“Changes everything,” said Berg.
“Definitely changes our escape and evasion plan. I think we’ll head to BWI and abandon these in long-term parking. Pick up some rentals in the terminal. I’ll have Gupta make the arrangements through a business account,” said Rich. “We have to assume all four of the vehicles involved with the town house have been made. This one and the three sedans.”
“Scrap the airport rental car idea,” said Devin. “They’ll have people watching the rental agencies inside and outside of the terminal. That’s what I would do. We need to find a twenty-four-hour parking garage just north of DC, near a Metro station. A number of the parking garages offer monthly parking, payable on the spot. Silver Spring has a few. Ride the Metro for a little while, then grab a taxi back to the general vicinity of my mother’s apartment. Cash only. Nobody will find the vehicles.”
“Devin’s right. We can rendezvous with the Suburban along the way and transfer all of our weapons and gear,” said Rich.
“We need to be careful with the Suburban,” said Berg. “They must have had someone watching the front of the town house and possibly the back. The timing of this attack suggests they knew when to start looking for vehicles leaving the area.”
“I’ll tell Graves and Gupta to be careful and take their time. It’s going to be a long night,” said Rich.
“There’s no way they could have known the town house address before we set up our surveillance,” hissed Scott. “We should have detected them.”
“Not if they started off assuming the whole thing was a setup,” said Devin. “They would have kept their distance and used text messages to communicate. They probably had four teams out there like the one that hit us. Each team spread out to cover the most likely routes away from the town house in each direction.”
“Who the hell are we dealing with?” asked Marnie. “That’s a lot of personnel to throw at a problem on US soil. Russians or not.”
“I have a sneaking suspicion we’re dealing with two groups tonight. Pulled by the same strings,” said Berg.
“When we run the photos taken of the group that boxed you in by the intersection, my money is on matching a few of the faces to Russian embassy or consulate employees from DC and New York City. The rest are probably nonofficial cover types. Tourists flown in for this job or Russian nationals that work or study in the US. That’s the new thing. No need to build up an alias to run missions in the US. All you need is a nonimmigrant visa, which isn’t hard to come by.”
“This felt like more of an assassination team,” said Devin. “And not a subtle one.”
“Not a good one, either,” said Rich. “Neither of you should have made it out of the car. You certainly shouldn’t have been able to take out the entire team that pulled up behind you.”
“We managed just fine,” said Marnie. “For a while, at least.”

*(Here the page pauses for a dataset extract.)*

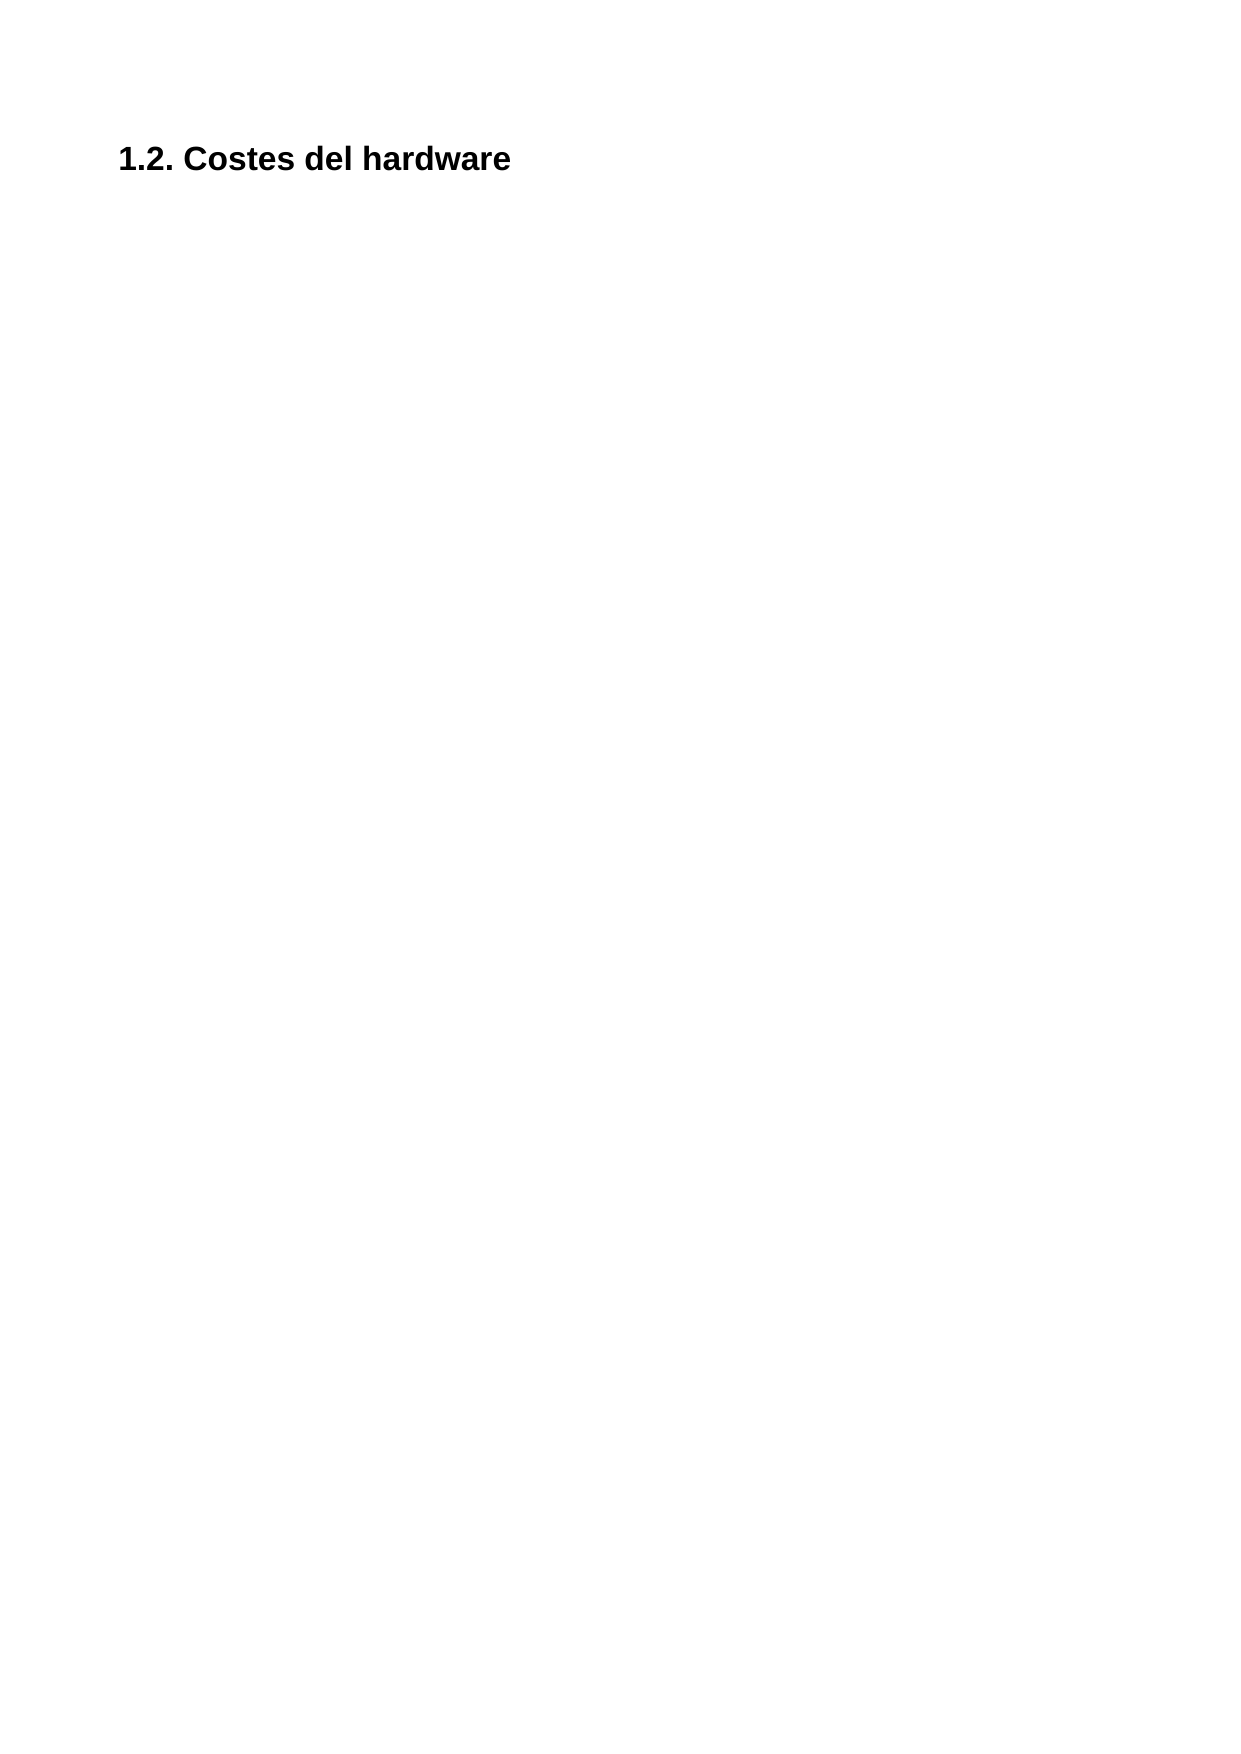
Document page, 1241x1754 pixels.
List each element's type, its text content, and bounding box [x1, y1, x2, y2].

“My friend has a point,” said Berg. “They threw a junior varsity team at you. Probably all they could put together at the moment. They thought it would be enough, but you surprised them. Unlike Rich, I give credit where credit is due.”
“Some consolation,” said Marnie.
“So if they saw the two of us walk into the town house together, why didn’t they try to take us both out?” said Devin. “What good am I dead, when someone else obviously knows about their secret plot?”
“They just wanted your phone,” said Rich. “They could have hacked your location data and figured out where your mother’s apartment is located. That’s why one of them grabbed it in the middle of a gun battle.”
“Makes sense,” said Devin. “Then what about the other team?”
“I’ve been trying to put my finger on this,” said Berg. “The team that has been following you—”
“And me,” said Marnie.
“And you,” said Berg, pausing as though he might say he was sorry. “That team looked and acted old school. I mean, all in their mid-to late fifties? They’ve been around for a while, probably doing low-level stuff to stay off the radar. SVR or GRU illegals planted right after the Soviet Union collapsed, probably in the early nineties—when our guard was down.”
“Still is down,” said Rich.
“Good point,” said Berg.
“This is kind of odd,” said Devin, remembering the crew he put in the hospital a couple of weeks ago. “I think I’ve run into this crew before.”